**CONSIGNES**
• 1. Recopiez sans rien changer le passage du texte sur les corridas qui commence aux mots « Ce ne sont que » et s'arrête après les mots « comme cette année. ».
• 2. D'après le texte sur les corridas, quelles ganaderias ont perdu leur ancienneté dans ces arènes en 2017 ?

Ce ne sont que des simulations qui s’attachent à démontrer que la relève existe, si certaines figuras ne montrent pas un intérêt pour nos arènes. Quant aux ganaderias, l’empresa doit en trouver correspondant au goût de notre aficion sans recevoir de vétos des toreros. Plusieurs ne sont jamais venues : Paralejo, Jandilla, El Pilar, Valdefresno (indulto Cara Alegre à Béziers), Pedraza de Yeltes et les Santa Coloma : La Quinta, Ana Romero, Rehuelga ou les anciens encastes revenus Jose Vazquez, Francisco Galache. C’est un problème de confiance et de respect avec l’empresa. Quand une ganaderia même fameuse n’a pas sept toros pour faire un lot homogène, elle ne doit pas l’embarquer comme Victorino et Miura qui malheureusement en 2017, perdirent leur mémorable ancienneté dans nos arènes. Ces corridas font beaucoup de mal auprès du public si elles se répètent ou les sauver comme cette année.

(Entrées de données extraites)
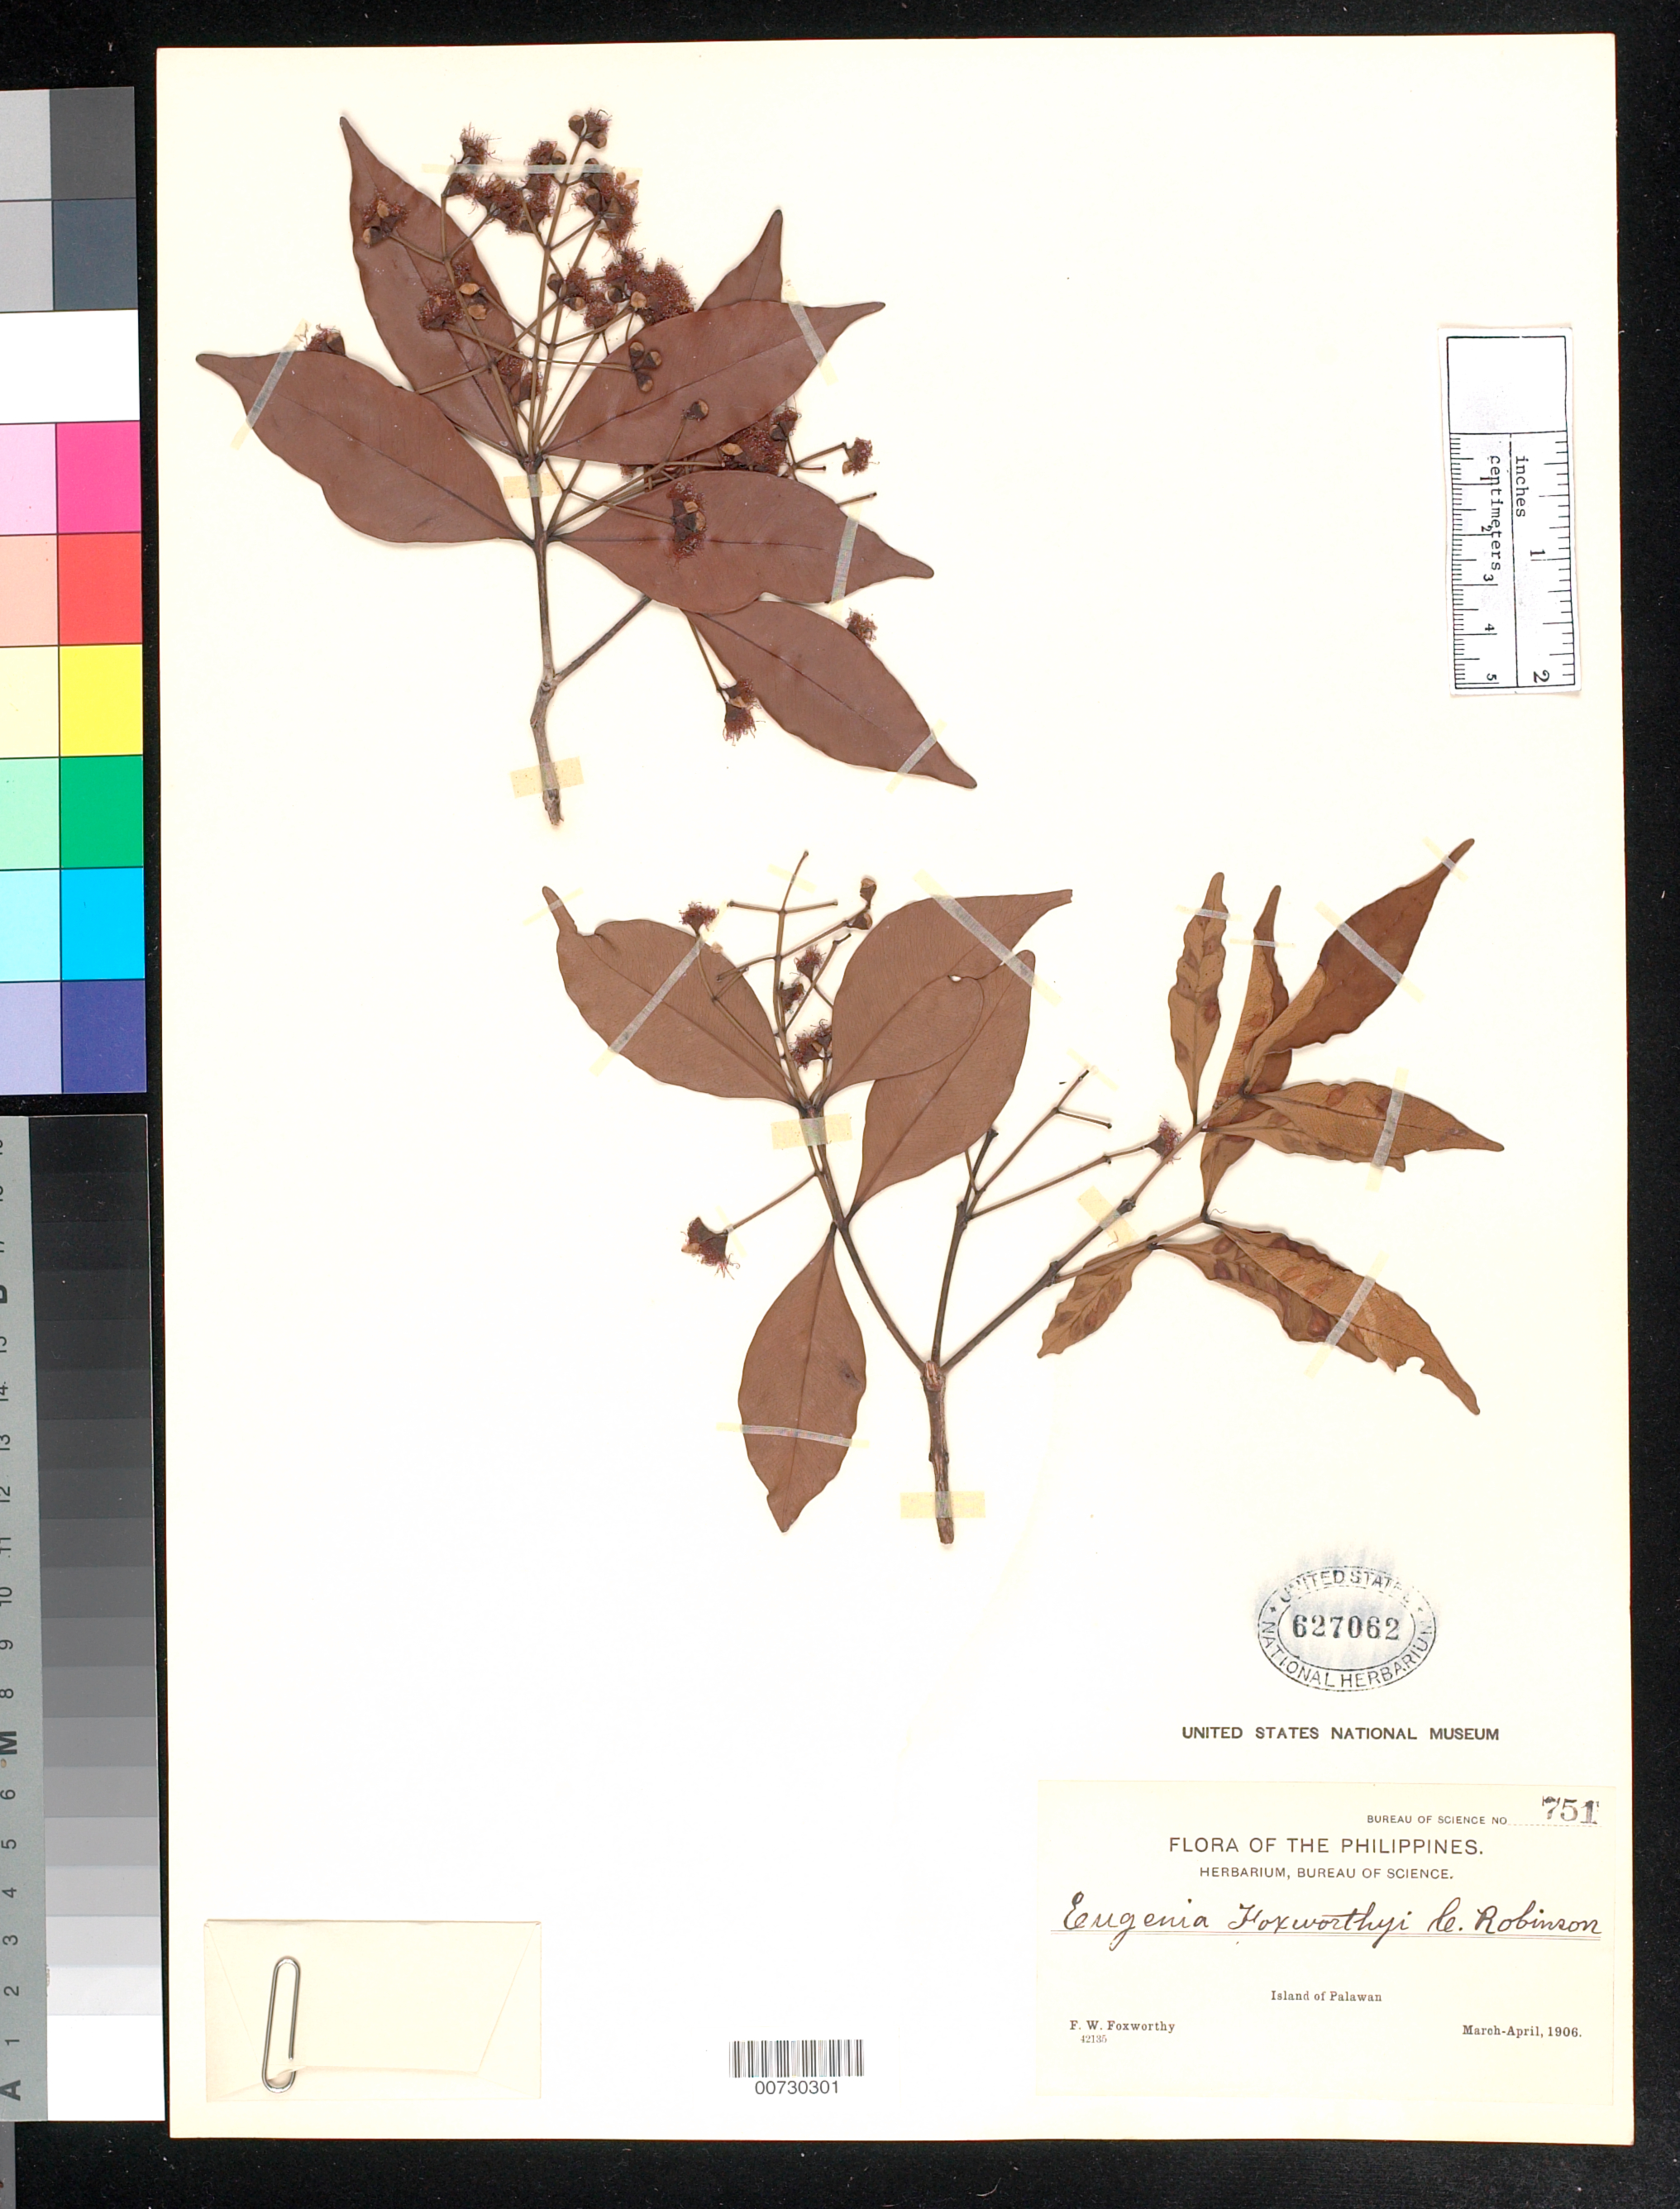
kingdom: Plantae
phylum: Tracheophyta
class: Magnoliopsida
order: Myrtales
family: Myrtaceae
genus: Syzygium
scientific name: Syzygium foxworthyi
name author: (Elmer) Merr.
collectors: F. W. Foxworthy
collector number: Bur. Sci. 751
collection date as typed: Mar 1906 to -- Apr 1906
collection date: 1906-03/1906-04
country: Philippines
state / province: Mimaropa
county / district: Palawan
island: Palawan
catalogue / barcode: US 627062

**RÉPONSES FINALES**
• 1.
Ce ne sont que des simulations qui s’attachent à démontrer que la relève existe, si certaines figuras ne montrent pas un intérêt pour nos arènes. Quant aux ganaderias, l’empresa doit en trouver correspondant au goût de notre aficion sans recevoir de vétos des toreros. Plusieurs ne sont jamais venues : Paralejo, Jandilla, El Pilar, Valdefresno (indulto Cara Alegre à Béziers), Pedraza de Yeltes et les Santa Coloma : La Quinta, Ana Romero, Rehuelga ou les anciens encastes revenus Jose Vazquez, Francisco Galache. C’est un problème de confiance et de respect avec l’empresa. Quand une ganaderia même fameuse n’a pas sept toros pour faire un lot homogène, elle ne doit pas l’embarquer comme Victorino et Miura qui malheureusement en 2017, perdirent leur mémorable ancienneté dans nos arènes. Ces corridas font beaucoup de mal auprès du public si elles se répètent ou les sauver comme cette année.

• 2. Victorino et Miura.